Cela signifie que nous devons satisfaire aux besoins des travailleuses du sexe en améliorant la qualité de vie professionnelle actuelle et en cherchant à créer de vraies options de rechange au travail du sexe aliénant.

Tout cela dit, je fais la mise en garde que les « spécialistes » oublient trop souvent de demander aux vraies travailleuses de s’exprimer à ces égards. Les auteures de Sex Workers in the Maritimes Talk Back font cette reproche dans leur ouvrage et ont cherché fort à présenter les points de vue des travailleurs et travailleuses de l’industrie du sexe. Si ce domaine reste marginalisé, cela ne signifie pas que ces personnes n’ont pas leur mot à dire. Elle peuvent même offrir des pistes de solution pour une meilleure coexistence avec le reste de la société.

Puisque le chapitre de Mme Burstyn ne vise pas à présenter un travail de recherche, il est difficile de savoir si ses renseignements sur le domaine proviennent de sources fiables. Tout de même, il est difficile de ne pas y voir un souhait sincère d’améliorer les choses. Plus loin sur la même page, elle écrit :

Bien que le problème soit difficile à résoudre, si les communautés travaillent en collaboration avec les prostituées, et si les prostituées peuvent travailler de façon indépendante et sans harcèlement, il sera possible de trouver une solution. Dans le cas des établissements commerciaux à caractère sexuel, des boîtes de nuit érotiques et d’autres endroits semblables, les lois qui touchent aux conditions de travail, au salaire minimum et à la syndicalisation devraient s'y appliquer, puisque seule une telle réglementation peut empêcher le plus grave des exploitations. (Ma traduction.)
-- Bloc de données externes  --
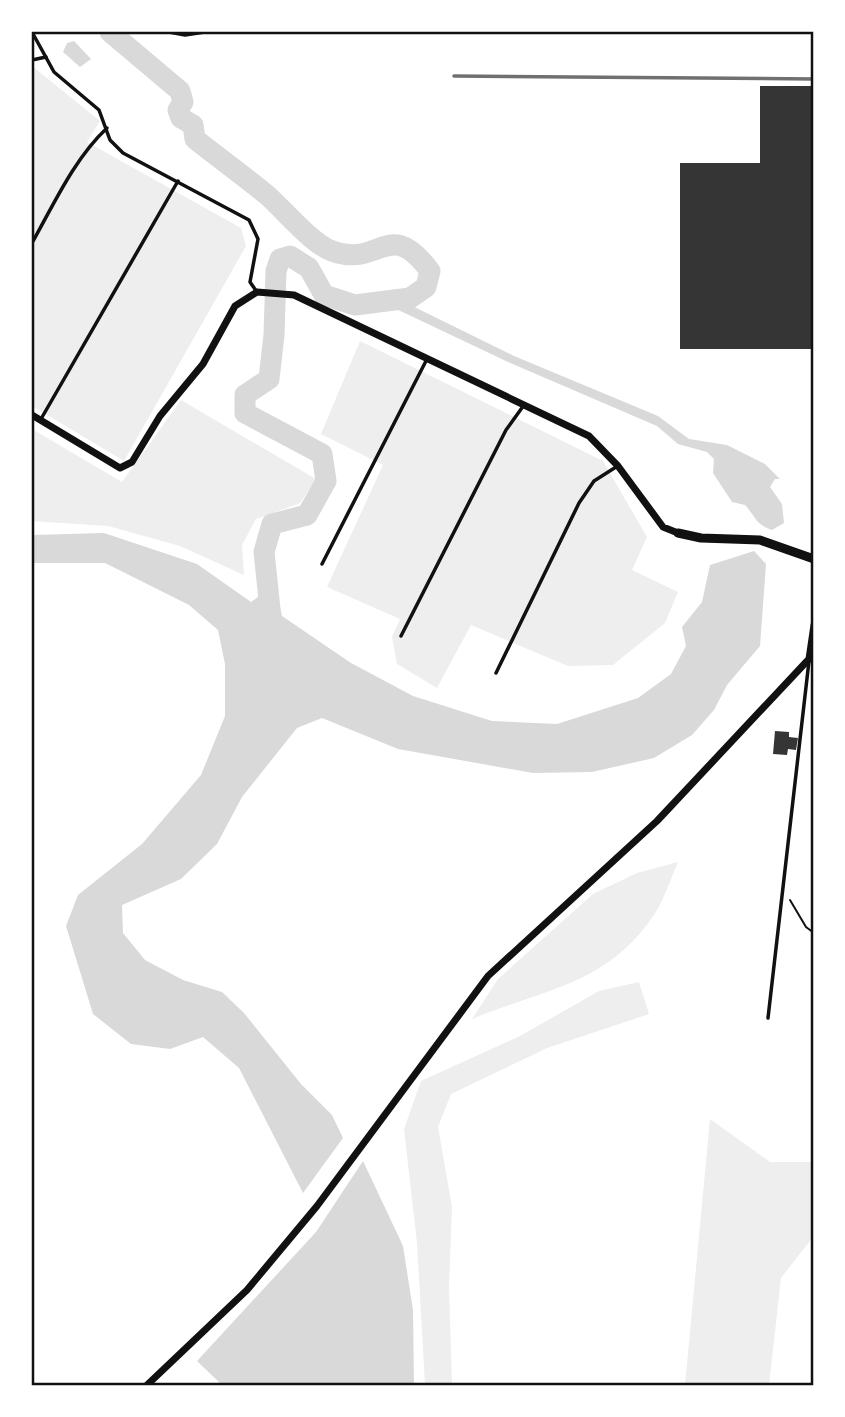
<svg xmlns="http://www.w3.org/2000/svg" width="845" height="1417" font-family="Manrope,sans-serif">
	<rect width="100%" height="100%" fill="#fff"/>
	<g fill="#eee">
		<path d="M32,66L100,121L87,142L241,228L246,246L124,461L32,406Z"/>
		<path d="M360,341L603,461L647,537L632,570L678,592L665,623L613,665L568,666L471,625L437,688L397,664L392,637L400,619L327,587L383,465L321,434Z"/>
		<path d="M181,400L316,479L300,503L256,519L242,545L244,575L180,546L108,526L32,521V429L122,482Z"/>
		<path d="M678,862C671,878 665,897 656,912C608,985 547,988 472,1019L498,979L593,894L637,873Z"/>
		<path d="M639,982L649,1014L547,1048L451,1094L438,1127L452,1207L449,1286L452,1385H425L417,1243L404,1129L421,1081L520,1036L599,991Z"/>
		<path d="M710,1119L770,1162H813V1237L781,1278L769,1385H685Z"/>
	</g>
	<g fill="#d9d9d9">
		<path d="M74,41L91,59L80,67L63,52L67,43Z"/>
		<path d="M392,296L514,356L658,416L689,439L727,445L765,464L780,479H775L770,487L782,504L784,523L772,530C755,524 756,517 745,505L732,502L713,473L714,459L707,452L678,444L657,426L508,362L392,307L382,298Z"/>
		<path d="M104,533L197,564L251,602L269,589L276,588L282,616L351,663L413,696L492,721L557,724L638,698L671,674L686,646L682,627L702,602L710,565L754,551L766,564L760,646L727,685L714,710L692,735L654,758L592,772L533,773L398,749L322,718L297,728L242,797L217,844L181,879L122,905L123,933L145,960L183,980L222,992L244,1013L301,1084L332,1115L343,1138L303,1193L239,1068L203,1037L170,1049L131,1044L93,1014L66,926L78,895L142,844L201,775L225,716V664L218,630L189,605L105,563H32V535Z"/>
		<path d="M363,1161L403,1246L413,1310L414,1385H222L197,1361L316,1232Z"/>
	</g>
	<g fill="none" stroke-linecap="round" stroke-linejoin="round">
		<path stroke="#d9d9d9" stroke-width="21" d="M110,32L180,91L183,102L178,110L181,118L193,125L195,139C219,158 244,176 267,195C284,210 312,244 332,251C380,269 388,215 430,271L426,287L410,298L355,305L324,295L309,268L290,256L280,259L276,271L274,335L269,379L245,395V413L322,454L326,481L307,515L272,524L264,552L270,609L263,612"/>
	</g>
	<g fill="#353535">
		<path d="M760,86H814V349H680V163H760Z"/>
		<path d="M775,731L789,732V737L798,738L796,750L788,749L787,755L773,754Z"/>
	</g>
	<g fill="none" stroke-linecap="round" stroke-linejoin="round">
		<path stroke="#111" stroke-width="2" d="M790,900L806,927L814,933"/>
		<g stroke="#111" stroke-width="3.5">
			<path d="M32,32L54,72L99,110L110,140L123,153L249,220L258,239L250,282L257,292"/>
			<path d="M169,32L185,35L205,32"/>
			<path d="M32,60L46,57"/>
			<path d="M32,243C54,204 74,159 107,128"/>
			<path d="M41,419L178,181"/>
			<path d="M322,564L427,359"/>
			<path d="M401,636L506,430L524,405"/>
			<path d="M496,673L579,503L594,481L616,467"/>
			<path d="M768,1018L809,661"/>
		</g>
		<g stroke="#111" stroke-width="7">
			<path d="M32,415L120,468L132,462L160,416L203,364L235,306L257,292L294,295L589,436L618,466L663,527L678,533"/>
			<path d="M146,1386L247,1290L317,1206L488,976L657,821L809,659L814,625"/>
		</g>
		<path stroke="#111" stroke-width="9" d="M678,533L701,538L760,540L814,559"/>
		<path stroke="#707070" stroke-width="3.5" d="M454,76L814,79"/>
	</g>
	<rect width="845" height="1417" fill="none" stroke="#ffffff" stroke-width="66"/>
	<rect x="33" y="33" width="779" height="1351" fill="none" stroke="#111" stroke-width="2.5"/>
</svg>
Il y a une croyance très populaire voulant que l’activité sexuelle en échange d’un paiement soit, en soi, dégradant et aliénant. Tout emploi ordinaire serait préférable au travail sexuel. Mais parlez-en aux travailleuses qui ont déjà œuvré dans des cafés et des magasins de beignes où elles enduraient que les patrons leur crient à tue-tête en échange d’un salaire minimum. J’ai de la difficulté à croire que le travail du sexe serait préférable, mais ce n’est pas à moi de dire à la travailleuse que sa façon de penser est erronée.

Et reconnaissons tout de même que Mme Burstyn souhaite qu’on leur permette d’accéder à des emplois valorisants. À la page 168, elle ajoute : Si nous pensons que les rencontres sexuelles sont meilleures dans des conditions de libre-choix affective (sic) – et j’y crois à la fois émotionnellement et intellectuellement – nous devons alors chercher de véritables solutions au travail du sexe aliénant. Cela signifie que, conformément à un engagement plus général envers le plein emploi valorisant, nous devons exiger un soutien éducatif et économique pour les femmes qui veulent quitter ce domaine afin qu'elles puissent vivre en toute dignité sans difficultés économiques, tout en se préparant à de nouvelles façons de gagner sa vie. (Ma traduction.)
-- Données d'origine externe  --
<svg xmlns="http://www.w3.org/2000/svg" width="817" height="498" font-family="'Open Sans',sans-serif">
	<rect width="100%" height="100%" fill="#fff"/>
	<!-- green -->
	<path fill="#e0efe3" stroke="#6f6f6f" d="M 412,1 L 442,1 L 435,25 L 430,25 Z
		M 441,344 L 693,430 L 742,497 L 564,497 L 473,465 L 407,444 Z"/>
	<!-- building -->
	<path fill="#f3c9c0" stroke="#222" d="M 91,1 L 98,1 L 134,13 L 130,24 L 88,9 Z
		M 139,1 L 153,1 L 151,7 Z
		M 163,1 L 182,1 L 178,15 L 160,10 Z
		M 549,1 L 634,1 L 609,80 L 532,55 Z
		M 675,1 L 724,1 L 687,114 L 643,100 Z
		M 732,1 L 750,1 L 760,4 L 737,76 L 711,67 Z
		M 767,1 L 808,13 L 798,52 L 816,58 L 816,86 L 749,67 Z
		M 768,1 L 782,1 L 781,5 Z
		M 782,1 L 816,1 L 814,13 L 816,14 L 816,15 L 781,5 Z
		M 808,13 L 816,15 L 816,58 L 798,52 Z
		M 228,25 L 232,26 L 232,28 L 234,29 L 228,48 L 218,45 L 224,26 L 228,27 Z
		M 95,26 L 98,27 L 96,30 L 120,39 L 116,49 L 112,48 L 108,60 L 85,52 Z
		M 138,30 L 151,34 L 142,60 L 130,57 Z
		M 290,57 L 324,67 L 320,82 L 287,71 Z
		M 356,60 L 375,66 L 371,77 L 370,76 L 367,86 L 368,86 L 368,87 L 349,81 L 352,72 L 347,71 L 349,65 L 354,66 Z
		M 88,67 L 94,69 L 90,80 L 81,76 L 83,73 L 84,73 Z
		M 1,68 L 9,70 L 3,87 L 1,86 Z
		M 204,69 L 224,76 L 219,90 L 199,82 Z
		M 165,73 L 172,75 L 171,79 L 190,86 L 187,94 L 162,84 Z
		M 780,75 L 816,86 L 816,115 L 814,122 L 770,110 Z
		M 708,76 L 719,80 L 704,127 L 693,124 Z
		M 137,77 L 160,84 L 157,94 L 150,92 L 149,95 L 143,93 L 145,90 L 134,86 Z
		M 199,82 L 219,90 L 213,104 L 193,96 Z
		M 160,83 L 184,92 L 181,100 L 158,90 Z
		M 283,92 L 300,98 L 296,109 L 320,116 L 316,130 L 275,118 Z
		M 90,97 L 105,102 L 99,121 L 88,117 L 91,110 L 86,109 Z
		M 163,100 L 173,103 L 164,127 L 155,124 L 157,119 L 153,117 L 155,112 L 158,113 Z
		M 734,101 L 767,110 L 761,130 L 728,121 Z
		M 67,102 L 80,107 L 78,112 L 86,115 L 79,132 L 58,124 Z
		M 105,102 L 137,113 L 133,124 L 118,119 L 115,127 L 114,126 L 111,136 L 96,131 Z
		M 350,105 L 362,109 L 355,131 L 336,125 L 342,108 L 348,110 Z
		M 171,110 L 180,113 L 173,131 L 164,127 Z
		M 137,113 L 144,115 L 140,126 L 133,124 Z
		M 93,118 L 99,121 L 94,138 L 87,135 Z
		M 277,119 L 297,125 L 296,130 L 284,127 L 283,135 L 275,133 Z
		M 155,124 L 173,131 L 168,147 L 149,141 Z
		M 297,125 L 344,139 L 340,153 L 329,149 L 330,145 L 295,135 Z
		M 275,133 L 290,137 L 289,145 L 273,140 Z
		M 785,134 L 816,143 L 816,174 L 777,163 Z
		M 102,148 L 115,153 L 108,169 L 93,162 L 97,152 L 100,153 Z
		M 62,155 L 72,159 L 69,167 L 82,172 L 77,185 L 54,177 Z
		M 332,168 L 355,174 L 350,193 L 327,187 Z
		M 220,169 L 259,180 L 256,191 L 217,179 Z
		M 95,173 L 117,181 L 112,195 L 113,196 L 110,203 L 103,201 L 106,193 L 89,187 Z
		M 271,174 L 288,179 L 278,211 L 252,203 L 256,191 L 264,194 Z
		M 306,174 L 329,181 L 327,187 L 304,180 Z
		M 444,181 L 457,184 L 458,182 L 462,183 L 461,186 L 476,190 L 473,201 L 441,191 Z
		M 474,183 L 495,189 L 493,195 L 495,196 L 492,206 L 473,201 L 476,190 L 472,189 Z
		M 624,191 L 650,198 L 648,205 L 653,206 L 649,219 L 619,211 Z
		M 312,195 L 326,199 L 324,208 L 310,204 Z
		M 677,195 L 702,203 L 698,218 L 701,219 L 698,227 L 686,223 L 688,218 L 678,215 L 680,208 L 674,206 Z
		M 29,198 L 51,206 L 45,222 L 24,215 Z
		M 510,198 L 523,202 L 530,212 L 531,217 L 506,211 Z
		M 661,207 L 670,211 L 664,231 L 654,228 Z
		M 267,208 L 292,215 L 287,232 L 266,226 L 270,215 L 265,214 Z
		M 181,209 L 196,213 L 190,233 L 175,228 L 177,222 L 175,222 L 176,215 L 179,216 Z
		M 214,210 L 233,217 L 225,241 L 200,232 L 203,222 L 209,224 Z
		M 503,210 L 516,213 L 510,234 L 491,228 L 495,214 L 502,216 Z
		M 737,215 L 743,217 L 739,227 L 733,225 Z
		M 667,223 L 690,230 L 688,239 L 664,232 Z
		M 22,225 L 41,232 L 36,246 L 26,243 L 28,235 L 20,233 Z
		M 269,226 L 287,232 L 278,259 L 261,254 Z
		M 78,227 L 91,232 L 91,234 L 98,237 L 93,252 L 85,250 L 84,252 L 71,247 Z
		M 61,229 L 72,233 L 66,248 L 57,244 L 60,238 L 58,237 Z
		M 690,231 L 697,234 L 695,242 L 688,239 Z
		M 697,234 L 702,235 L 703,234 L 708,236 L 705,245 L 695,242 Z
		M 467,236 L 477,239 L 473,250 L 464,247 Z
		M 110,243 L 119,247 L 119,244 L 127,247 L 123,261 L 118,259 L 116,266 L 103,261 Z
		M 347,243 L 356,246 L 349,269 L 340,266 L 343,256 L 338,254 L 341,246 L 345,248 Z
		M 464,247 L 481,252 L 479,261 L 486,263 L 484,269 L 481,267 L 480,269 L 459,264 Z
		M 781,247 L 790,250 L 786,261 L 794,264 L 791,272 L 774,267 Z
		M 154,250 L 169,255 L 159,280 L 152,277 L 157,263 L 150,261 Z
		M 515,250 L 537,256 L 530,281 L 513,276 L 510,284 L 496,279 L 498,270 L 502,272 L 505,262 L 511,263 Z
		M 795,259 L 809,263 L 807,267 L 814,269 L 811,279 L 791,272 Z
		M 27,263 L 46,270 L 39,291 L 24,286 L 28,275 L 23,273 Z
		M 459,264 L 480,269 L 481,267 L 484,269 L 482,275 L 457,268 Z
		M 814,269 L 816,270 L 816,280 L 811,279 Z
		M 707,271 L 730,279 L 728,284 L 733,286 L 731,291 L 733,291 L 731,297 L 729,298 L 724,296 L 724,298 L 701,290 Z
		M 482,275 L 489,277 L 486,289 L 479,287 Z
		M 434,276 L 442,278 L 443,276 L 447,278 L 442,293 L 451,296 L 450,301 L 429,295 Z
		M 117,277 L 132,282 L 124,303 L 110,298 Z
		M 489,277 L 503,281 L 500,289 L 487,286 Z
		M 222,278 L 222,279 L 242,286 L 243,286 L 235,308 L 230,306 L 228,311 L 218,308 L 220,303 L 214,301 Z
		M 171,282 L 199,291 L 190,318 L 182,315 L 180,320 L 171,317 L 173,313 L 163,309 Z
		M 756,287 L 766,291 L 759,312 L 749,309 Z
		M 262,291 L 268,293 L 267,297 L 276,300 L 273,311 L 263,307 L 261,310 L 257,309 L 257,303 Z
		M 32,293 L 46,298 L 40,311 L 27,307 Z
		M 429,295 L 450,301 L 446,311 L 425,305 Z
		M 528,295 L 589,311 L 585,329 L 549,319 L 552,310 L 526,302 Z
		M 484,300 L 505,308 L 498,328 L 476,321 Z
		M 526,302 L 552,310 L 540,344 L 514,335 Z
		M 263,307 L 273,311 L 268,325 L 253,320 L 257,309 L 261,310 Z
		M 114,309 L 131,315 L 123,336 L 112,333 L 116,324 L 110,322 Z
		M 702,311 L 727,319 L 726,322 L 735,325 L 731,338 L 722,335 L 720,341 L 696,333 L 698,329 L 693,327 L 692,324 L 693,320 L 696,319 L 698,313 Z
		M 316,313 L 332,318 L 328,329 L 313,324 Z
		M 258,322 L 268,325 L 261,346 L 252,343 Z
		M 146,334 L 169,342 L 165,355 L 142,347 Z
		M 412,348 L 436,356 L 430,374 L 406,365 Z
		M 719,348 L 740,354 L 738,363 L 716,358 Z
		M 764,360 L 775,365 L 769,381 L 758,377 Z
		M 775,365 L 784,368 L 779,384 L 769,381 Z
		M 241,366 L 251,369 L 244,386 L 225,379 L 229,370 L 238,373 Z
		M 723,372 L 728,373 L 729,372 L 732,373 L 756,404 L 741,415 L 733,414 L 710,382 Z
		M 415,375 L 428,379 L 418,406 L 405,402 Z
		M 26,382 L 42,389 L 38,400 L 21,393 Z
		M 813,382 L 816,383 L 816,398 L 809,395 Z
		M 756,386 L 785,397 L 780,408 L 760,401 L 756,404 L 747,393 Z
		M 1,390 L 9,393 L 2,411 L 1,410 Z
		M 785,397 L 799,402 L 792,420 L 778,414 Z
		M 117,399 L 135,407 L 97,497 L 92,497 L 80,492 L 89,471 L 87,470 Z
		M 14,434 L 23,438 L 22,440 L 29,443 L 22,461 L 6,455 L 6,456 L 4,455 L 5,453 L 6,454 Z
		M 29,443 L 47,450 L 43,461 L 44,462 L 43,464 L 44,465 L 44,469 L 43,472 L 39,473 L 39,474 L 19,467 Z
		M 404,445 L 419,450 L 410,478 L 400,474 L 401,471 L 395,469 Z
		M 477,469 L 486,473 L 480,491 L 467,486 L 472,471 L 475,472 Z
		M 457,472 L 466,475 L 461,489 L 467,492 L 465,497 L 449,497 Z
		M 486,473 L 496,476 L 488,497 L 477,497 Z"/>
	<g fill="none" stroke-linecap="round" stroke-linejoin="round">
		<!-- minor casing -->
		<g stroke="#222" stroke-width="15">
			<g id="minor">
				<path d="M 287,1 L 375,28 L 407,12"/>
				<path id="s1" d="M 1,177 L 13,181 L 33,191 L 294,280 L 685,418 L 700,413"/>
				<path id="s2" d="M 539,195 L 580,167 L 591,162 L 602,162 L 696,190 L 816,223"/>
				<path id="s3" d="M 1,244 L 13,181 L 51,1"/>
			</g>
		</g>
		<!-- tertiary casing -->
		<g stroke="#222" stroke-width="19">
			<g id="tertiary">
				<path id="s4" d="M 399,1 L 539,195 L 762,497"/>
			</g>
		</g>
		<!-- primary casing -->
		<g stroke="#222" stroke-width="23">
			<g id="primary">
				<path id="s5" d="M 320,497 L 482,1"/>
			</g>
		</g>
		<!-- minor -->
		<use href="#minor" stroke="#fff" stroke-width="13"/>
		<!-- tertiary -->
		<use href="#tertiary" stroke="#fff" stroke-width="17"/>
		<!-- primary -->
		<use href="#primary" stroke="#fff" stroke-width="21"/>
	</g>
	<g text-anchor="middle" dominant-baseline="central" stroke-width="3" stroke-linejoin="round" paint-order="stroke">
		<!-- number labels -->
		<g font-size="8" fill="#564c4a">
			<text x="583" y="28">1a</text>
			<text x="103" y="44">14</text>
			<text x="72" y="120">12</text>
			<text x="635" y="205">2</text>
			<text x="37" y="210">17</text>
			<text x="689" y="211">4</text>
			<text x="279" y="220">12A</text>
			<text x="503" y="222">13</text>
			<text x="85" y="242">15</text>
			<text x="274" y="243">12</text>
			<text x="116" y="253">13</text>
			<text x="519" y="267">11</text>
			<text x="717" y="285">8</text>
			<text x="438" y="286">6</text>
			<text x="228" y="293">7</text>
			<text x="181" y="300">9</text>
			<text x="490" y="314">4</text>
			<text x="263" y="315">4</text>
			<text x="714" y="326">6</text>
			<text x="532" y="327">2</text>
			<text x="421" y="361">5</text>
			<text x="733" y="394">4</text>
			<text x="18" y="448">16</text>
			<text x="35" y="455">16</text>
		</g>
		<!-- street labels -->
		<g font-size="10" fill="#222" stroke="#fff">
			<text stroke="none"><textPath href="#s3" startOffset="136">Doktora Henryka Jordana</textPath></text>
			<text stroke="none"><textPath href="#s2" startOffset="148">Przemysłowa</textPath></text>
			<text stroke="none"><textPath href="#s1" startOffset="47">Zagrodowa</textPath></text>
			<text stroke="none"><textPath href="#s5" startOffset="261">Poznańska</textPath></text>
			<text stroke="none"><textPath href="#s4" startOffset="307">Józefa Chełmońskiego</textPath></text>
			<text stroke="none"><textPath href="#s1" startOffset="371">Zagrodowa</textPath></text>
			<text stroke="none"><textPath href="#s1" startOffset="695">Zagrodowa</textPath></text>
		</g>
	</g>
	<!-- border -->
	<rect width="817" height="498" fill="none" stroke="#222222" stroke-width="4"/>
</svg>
Or, la définition d’un emploi valorisant n’est pas universelle. De plus, comment savoir si les travailleuses de sexe ont choisi le domaine en dernier lieu? C’est sûrement le cas pour certaines, mais pas toutes. On semble croire que les travailleuses n’ont d’autre choix que d’accepter tous les clients et de satisfaire à toutes leurs demandes les plus humiliantes. Pourtant, les recherches montrent que les travailleuses ont l’habitude de dire non à certains clients et à certaines demandes qu’elles jugent inacceptables. Pour ce qui est de toujours avoir climat d’affection pour les rapports sexuels, il est fort à parier que même entre amoureux de longue date, l’affection en soi n’a pas toujours une place de choix quand vient le temps de faire « l’amour ». Parfois, le pur plaisir l’emporte sur l’affection.